31. The method as claimed in claim 18, wherein the nucleic acid based sensor is for detecting target selected from the group comprising Cl−, Ca2+, Mg2+, Zn2+, Cu2+, Fe2+, Pb2+, Cd2+, Hg2+, Ni2+, Co2+, H+, Na+, K+, F−, Br−, I−, Cyanide (CN−), Nitrate (NO3−), Nitrite (NO2−), Nitric oxide, Phosphate (PO3−), Pyrophosphate (P2O74−) and Reactive Oxygen species, preferably chloride (Cl−) ion.

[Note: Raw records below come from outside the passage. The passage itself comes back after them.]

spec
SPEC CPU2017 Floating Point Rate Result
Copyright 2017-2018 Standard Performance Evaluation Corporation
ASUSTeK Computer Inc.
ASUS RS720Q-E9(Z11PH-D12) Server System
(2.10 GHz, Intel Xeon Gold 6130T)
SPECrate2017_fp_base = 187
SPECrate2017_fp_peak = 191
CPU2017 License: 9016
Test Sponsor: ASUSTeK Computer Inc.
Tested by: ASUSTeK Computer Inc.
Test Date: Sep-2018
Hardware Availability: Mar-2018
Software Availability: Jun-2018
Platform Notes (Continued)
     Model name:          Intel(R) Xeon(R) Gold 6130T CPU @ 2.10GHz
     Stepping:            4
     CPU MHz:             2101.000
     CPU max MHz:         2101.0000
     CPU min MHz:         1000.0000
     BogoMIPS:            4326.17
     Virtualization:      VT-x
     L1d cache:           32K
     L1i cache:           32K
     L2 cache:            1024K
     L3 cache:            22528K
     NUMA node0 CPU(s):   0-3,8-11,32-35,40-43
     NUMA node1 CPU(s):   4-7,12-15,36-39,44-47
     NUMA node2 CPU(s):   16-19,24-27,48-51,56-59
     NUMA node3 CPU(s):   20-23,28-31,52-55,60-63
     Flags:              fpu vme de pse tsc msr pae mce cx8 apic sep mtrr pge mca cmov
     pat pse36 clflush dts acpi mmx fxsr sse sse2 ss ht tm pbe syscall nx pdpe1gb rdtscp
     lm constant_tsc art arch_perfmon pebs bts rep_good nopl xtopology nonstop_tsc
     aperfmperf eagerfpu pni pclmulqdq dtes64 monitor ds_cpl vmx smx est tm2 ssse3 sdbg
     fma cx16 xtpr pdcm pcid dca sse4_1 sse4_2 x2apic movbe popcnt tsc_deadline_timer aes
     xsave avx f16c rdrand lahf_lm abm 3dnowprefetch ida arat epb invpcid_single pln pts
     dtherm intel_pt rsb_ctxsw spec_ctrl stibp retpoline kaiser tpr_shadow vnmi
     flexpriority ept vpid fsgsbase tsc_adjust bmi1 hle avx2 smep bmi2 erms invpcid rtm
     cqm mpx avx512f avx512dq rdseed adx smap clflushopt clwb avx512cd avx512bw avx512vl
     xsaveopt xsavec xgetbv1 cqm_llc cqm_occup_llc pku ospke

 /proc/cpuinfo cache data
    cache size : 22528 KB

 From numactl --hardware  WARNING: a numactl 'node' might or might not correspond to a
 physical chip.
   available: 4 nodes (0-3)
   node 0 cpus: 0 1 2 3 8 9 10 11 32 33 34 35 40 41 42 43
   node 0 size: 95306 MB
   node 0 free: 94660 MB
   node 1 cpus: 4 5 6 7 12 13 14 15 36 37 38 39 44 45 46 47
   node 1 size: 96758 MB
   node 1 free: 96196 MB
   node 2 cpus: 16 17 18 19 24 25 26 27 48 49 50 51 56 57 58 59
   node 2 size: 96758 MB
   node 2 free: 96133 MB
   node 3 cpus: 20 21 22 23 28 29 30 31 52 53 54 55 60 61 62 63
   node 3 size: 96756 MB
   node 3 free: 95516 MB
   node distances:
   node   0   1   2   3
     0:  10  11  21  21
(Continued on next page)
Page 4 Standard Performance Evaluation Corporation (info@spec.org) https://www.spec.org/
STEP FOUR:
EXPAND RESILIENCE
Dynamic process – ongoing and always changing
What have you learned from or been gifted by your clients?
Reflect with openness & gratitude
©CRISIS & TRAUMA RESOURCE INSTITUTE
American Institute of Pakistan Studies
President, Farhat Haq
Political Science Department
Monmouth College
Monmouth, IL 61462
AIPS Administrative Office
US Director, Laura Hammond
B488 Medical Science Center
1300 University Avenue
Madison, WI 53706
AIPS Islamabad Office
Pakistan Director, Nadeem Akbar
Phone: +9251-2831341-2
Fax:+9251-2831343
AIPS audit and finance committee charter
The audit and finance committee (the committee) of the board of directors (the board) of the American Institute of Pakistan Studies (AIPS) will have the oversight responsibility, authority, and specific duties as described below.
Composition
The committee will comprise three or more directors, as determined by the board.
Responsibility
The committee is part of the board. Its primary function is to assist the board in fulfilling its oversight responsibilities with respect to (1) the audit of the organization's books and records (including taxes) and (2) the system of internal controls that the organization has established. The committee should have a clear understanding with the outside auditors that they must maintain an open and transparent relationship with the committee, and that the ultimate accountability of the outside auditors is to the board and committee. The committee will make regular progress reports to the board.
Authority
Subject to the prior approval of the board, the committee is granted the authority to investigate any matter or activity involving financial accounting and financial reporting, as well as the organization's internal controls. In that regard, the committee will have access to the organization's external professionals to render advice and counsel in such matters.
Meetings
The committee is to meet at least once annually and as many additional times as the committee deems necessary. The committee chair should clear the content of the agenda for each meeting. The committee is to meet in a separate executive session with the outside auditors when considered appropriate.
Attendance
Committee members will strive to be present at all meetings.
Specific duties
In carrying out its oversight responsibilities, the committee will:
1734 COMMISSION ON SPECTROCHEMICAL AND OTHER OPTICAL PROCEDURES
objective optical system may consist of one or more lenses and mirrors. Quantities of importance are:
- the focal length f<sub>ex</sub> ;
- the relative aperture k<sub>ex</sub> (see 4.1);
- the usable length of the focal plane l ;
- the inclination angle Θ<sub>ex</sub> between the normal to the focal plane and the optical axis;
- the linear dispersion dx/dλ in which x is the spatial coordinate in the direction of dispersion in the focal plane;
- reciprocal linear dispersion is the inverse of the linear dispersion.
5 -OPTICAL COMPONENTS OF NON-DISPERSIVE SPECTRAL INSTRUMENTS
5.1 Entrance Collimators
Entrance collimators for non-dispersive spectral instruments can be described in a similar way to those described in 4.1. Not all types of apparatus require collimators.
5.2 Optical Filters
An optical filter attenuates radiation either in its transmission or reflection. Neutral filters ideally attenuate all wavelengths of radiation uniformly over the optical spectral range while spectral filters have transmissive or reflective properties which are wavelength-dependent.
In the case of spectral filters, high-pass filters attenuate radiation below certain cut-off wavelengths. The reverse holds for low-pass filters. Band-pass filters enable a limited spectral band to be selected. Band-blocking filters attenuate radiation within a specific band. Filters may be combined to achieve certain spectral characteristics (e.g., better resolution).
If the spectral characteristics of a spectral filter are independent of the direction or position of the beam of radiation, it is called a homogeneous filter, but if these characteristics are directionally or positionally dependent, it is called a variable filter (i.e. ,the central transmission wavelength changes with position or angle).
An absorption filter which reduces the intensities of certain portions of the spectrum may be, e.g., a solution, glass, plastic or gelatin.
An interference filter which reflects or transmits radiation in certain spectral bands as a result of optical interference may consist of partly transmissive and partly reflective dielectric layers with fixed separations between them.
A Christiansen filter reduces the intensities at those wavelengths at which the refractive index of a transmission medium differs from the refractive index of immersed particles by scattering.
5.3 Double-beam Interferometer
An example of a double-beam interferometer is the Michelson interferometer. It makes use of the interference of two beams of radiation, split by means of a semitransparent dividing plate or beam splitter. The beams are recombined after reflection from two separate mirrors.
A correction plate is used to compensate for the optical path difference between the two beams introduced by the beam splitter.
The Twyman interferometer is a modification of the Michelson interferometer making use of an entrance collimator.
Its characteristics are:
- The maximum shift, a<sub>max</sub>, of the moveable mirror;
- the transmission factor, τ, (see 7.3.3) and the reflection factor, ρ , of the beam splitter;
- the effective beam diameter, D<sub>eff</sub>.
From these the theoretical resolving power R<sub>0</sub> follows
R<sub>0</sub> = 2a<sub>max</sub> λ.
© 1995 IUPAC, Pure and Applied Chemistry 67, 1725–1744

32. The method as claimed in claim 18, wherein the target sensitive molecule is selected from the group comprising SPQ (6-methoxy-N-(3-ulphopropyl) quinolinium), MACA (10-methylacridinium-9-carboxamide), MADC (10-methylacridinium-9-N,N-dimethylcarboxamide), MAMC (N-methylacridinium-9-methylcarboxylate), DMAC (2, 10-Dimethylacridinium-9-carboxaldehyde), MAA (N-methyl-9-aminoacridinium), 6-methoxy-N-(4-sulphobutyl) quinolinium, N-dodecyl-6-methoxy-quinolinium iodide, 6-methyl-N-(3-sulphopropyl) quinolinium, 6-methoxy-N-(8-octanoic acid) quinolinium bromide, 6-methoxy-N-(8-octanoic acid) quinoliniumtetraphenyl borate, 6-methyl-N-(methyl) quinolinium bromide, 6-methyl-N-(methyl) quinolinium iodide,; N, N′-dimethyl-9-9′-bisacridinium and 10,10′-Bis[3-c arboxypropyl]-9,9′-biacridiniumDinitrate (BAC) or modifications and derivatives thereof, preferably 10,10′-Bis[3-carboxypropyl]-9,9′-biacridiniumDinitrate (BAC); the target insensitive fluorophore is selected from the group comprising Alexafluor 568, Alexafluor 594 and Alexa 647, preferably Alexa 647; and ratio of the target-sensitive molecule and the target insensitive fluorophore is 1:1.

33. The method as claimed in claim 18, wherein the sample is biological sample selected from the group comprising cell, cell extract, cell lysate, tissue, tissue extract, bodily fluid, serum, blood and blood product.